The apocryphal tale of the unfaithful wives is a good fable to explain the purpose of a public ledger (it might very well have been the tale of unfaithful husbands, just interchange the wife and husband in the story). The story goes something like this. In a quaint old village live a 100 married couples. Every evening the men of the village meet around a fire and praise the virtue of their faithful wives. However, if a husband suspects that his wife has been unfaithful, he invokes a curse at the fire that immediately turns his wife into a stone statue. If a wife is ever unfaithful, through some magical telepathic device, everyone in the village gets to know about the affair, except for the husband. Now suppose all women in the village are unfaithful. What happens? Nothing – because the husbands have no way of knowing. Due to the magical device, each husband thinks that the other wives are unfaithful, but he never gets to know about his own wife. For many years this village is thus a picture of tranquility with the husbands praising their wives every evening, till one day, a holy man comes and publicly declares that “a wife in this village has been unfaithful”. For 99 days thereafter, all stays the same, with the husbands praising their virtuous wives, but on the 100th day, all the 100 ladies in the village become stone statues!

It is easy to see the reason for this calamity. From the magic device each husband knows that 99 other wives are unfaithful, so for 99 days a husband can hold on to the belief that his own wife is above suspicion. But if every husband in the village holds on to this belief for the 99 days, there are no curses invoked at the fire for 99 evenings, and thus everyone knows that everyone holds this beliefs. On the 100th day, this belief system has to unravel because at least one wife has been unfaithful. Thus you have the 100 stone statues on day 100. Game theorists use this fable to illustrate various finer points about knowledge, reasoning and belief. In reference to the blockchain, the main message is that without common knowledge the truth of a situation can stay distorted for indefinite amounts of time. Till the holy man’s arrival, the husbands praise the wives at the fire even though the wives have been unfaithful. The holy man’s declaration is like an announcement on a public billboard that everyone can see. The public ledger in the blockchain plays a similar role.

  1. The Opportunity

The land of the blockchain today is like the terrain of the internet in the early 1990s. A bitcoin is like the Alta vista search engine or AOL chat tool: interesting early applications of the internet, but hardly ones that scratched the full potential of the World Wide Web. The disruptive potential of the blockchain mechanism is still unfolding and early entrepreneurs with the vision have the chance to make a real difference.

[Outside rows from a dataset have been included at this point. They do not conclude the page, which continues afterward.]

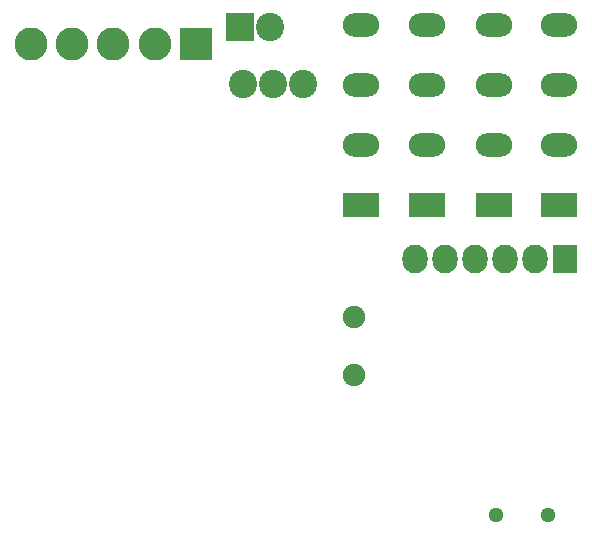
<source format=gbs>
G04 #@! TF.FileFunction,Soldermask,Bot*
%FSLAX46Y46*%
G04 Gerber Fmt 4.6, Leading zero omitted, Abs format (unit mm)*
G04 Created by KiCad (PCBNEW 4.0.5-e0-6337~49~ubuntu16.04.1) date Thu Jan 26 10:19:32 2017*
%MOMM*%
%LPD*%
G01*
G04 APERTURE LIST*
%ADD10C,0.100000*%
%ADD11C,1.901140*%
%ADD12R,2.400000X2.400000*%
%ADD13C,2.400000*%
%ADD14C,1.299160*%
%ADD15R,2.127200X2.432000*%
%ADD16O,2.127200X2.432000*%
%ADD17C,2.800000*%
%ADD18R,2.800000X2.800000*%
%ADD19R,3.100000X2.000000*%
%ADD20O,3.100000X2.000000*%
G04 APERTURE END LIST*
D10*
D11*
X228854000Y-56034940D03*
X228854000Y-51153060D03*
D12*
X219202000Y-26543000D03*
D13*
X221742000Y-26543000D03*
X224536000Y-31369000D03*
X221996000Y-31369000D03*
X219456000Y-31369000D03*
D14*
X240878360Y-67856100D03*
X245277640Y-67856100D03*
D15*
X246761000Y-46228000D03*
D16*
X244221000Y-46228000D03*
X241681000Y-46228000D03*
X239141000Y-46228000D03*
X236601000Y-46228000D03*
X234061000Y-46228000D03*
D17*
X212000000Y-28000000D03*
D18*
X215500000Y-28000000D03*
D17*
X208500000Y-28000000D03*
X205000000Y-28000000D03*
X201500000Y-28000000D03*
D19*
X229489000Y-41656000D03*
D20*
X229489000Y-36576000D03*
X229489000Y-31496000D03*
X229489000Y-26416000D03*
D19*
X235077000Y-41656000D03*
D20*
X235077000Y-36576000D03*
X235077000Y-31496000D03*
X235077000Y-26416000D03*
D19*
X246253000Y-41656000D03*
D20*
X246253000Y-36576000D03*
X246253000Y-31496000D03*
X246253000Y-26416000D03*
D19*
X240690400Y-41656000D03*
D20*
X240690400Y-36576000D03*
X240690400Y-31496000D03*
X240690400Y-26416000D03*
M02*

</source>
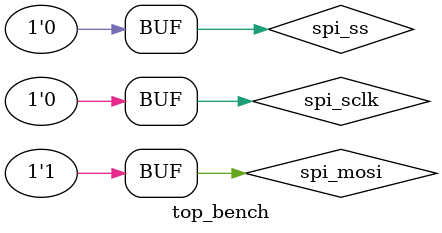
<source format=v>
`timescale 1ns / 1ps


module top_bench;

	// Inputs
	reg spi_mosi;
	reg spi_sclk;
	reg spi_ss;

	// Outputs
	wire sr_data;
	wire sr_clock;
	wire sr_latch;
	wire sr_enable;
	wire [13:0] fet_gate;

	// Instantiate the Unit Under Test (UUT)
	top uut (
		.spi_mosi(spi_mosi), 
		.spi_sclk(spi_sclk), 
		.spi_ss(spi_ss), 
		.sr_data(sr_data), 
		.sr_clock(sr_clock), 
		.sr_latch(sr_latch), 
		.sr_enable(sr_enable), 
		.fet_gate(fet_gate)
	);

	initial begin
		// Initialize Inputs
		spi_mosi = 0;
		spi_sclk = 0;
		spi_ss = 0;

		// Wait 100 ns for global reset to finish
//		#100;
        
		// Add stimulus here
		#10;
		spi_mosi <= 1;
		spi_ss <= 1;
		#9;
		spi_ss <= 0;
	end
	
	always begin
		spi_sclk <= 1;
		#2;
		spi_sclk <= 0;
		#2;
	end
endmodule


</source>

This opportunity is especially important for India. Indian businesses have not had a major hit since the IT outsourcing revolution, which has largely run its course. Further, the new waves of startup fueled tech-based businesses in India are largely knockoffs of Western or Chinese ideas, adapted to local Indian conditions. This is unlikely to lead to revolutionary global innovative companies that can disrupt businesses the way the Googles or Amazons have done.  The blockchain revolution provides India another chance to take a place at the high-table of global innovation. If India can create an ecosystem that is at the forefront of research and innovation in the blockchain, the next Google can very well come from the country.